**EXCERPTED TEXT:**
--

So there are probably three big things that we can summarise for your listeners that are happening. One is, structurally, there's a change to create a Home Affairs Department that brings the major protective and investigative agencies under the command and control of the Home Affairs Minister, with the Attorney-General retaining and, in fact, having an enlarged oversight role, to protect the type of things that you've just mentioned; the freedom of speech, association rights of journalists, and the transparency and efficiency of the system. So there's that machinery of government change.

There is a Foreign Influence Transparency Scheme Bill, and there is a National Security Legislation, Espionage and Foreign Interference Bill. Those two bills effectively modernise the way in which the legal framework exists for us as a country to be able to combat terrorism, and particularly domestic terrorism. The reality, I think, Gareth, is if you don't constantly evolve your laws and structures and processes to the threat, then you place your population at greater and unnecessary risk. So of course we take into account critiques, and they're very important. But equally important is modernising the law.

--

**COLLECTED DATA:**
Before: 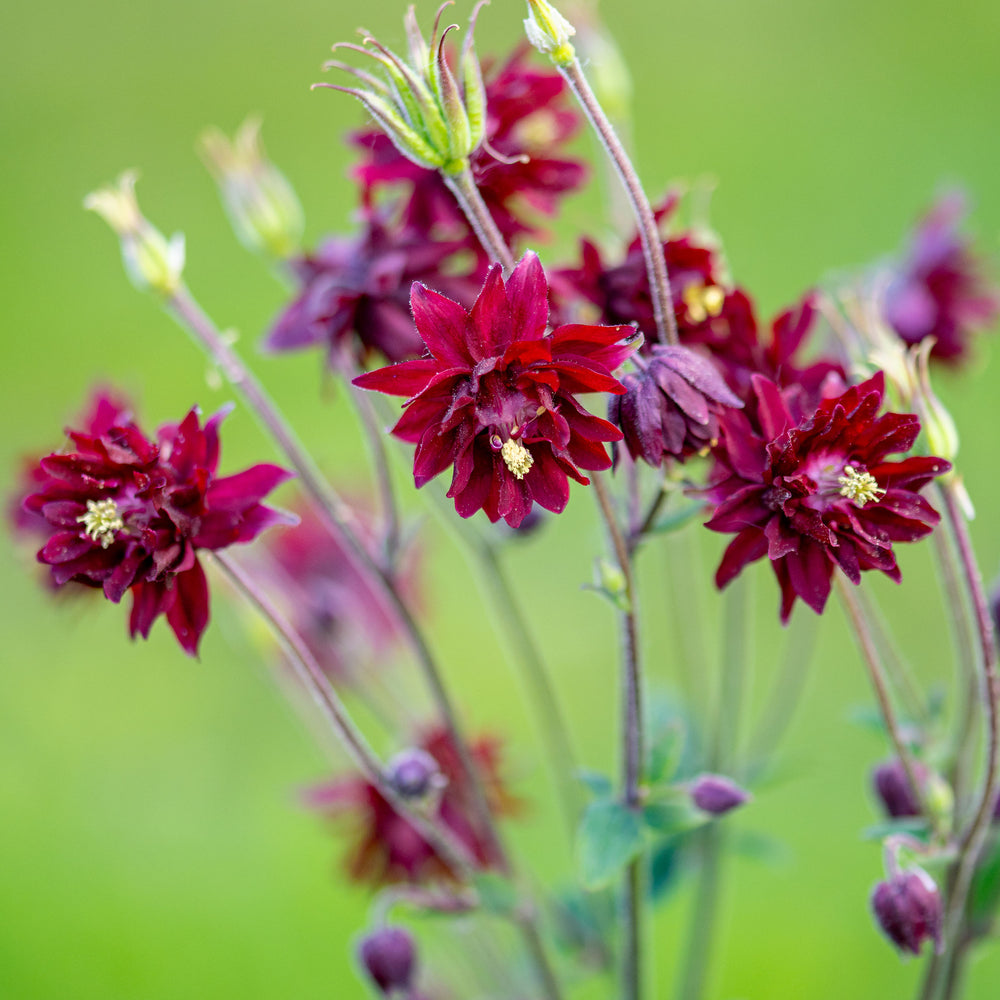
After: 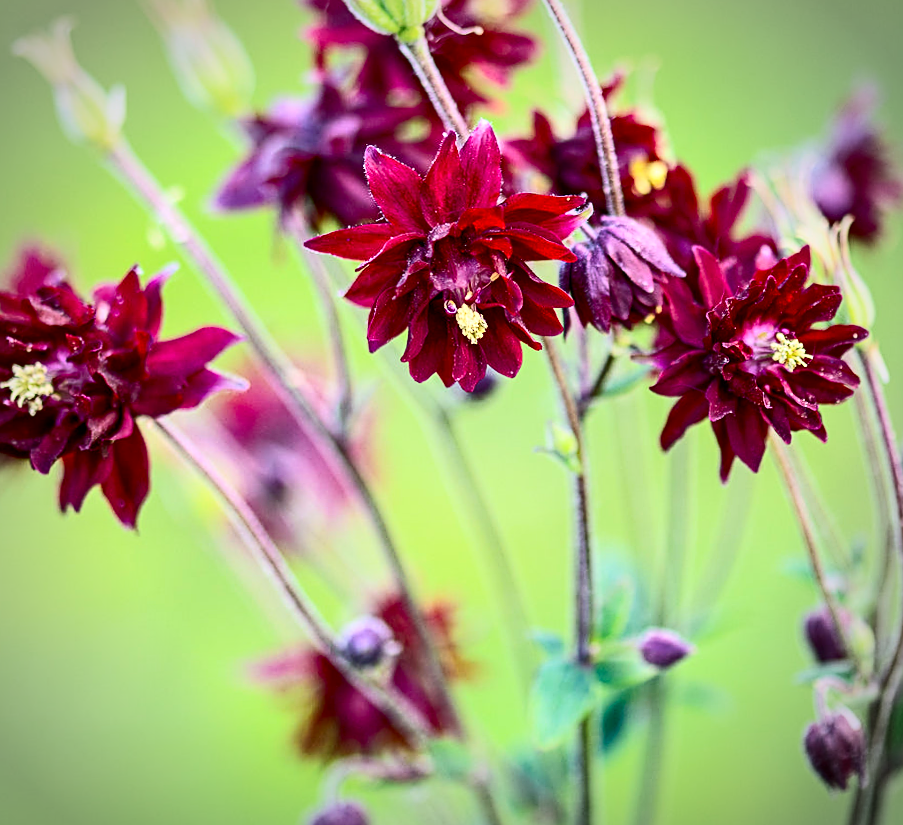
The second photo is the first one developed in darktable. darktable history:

--

**WORK REQUIRED:**
Carry on the interview passage about the Home Affairs Department and the national security bills, starting after its final sentence. The data has no connection to the interview passage.

**WRITTEN RESPONSE:**
GARETH PARKER: Very briefly, do you have any intention to revisit the role and powers of the Human Rights Commission in the 18C debate?

ATTORNEY-GENERAL: No, not particularly. I mean, I think we engaged in a range of reforms both to 18C, but also to the processes, or attempted reforms to 18C, but successful reforms to the processes of the Human Rights Commission.  I think overwhelmingly they're incredibly positive reforms to the Human Rights Commission processes. I mean, the reality is that what we saw occur in the Queensland University case where young students were effectively dragged through an intensely expensive and personally damaging litigation process, in some instances, without actually getting notice about respondents in that process until the day that they're expected to be on the court's door, was a terrible …

GARETH PARKER: But you don't intend to make any further changes at this stage?

ATTORNEY-GENERAL: Well, the reality is that we proposed a range of changes and some of them were successful and others weren't, so the complexion of the Senate hasn't changed sufficiently enough to warrant re-raising that issue.

GARETH PARKER: Alright, Christian, appreciate your time. Good to chat to you again in 2018. Looking forward to …

ATTORNEY-GENERAL: Good luck to the Scorchers next week, by the way.

GARETH PARKER: Hear, hear. And we can all go because the cap's been lifted.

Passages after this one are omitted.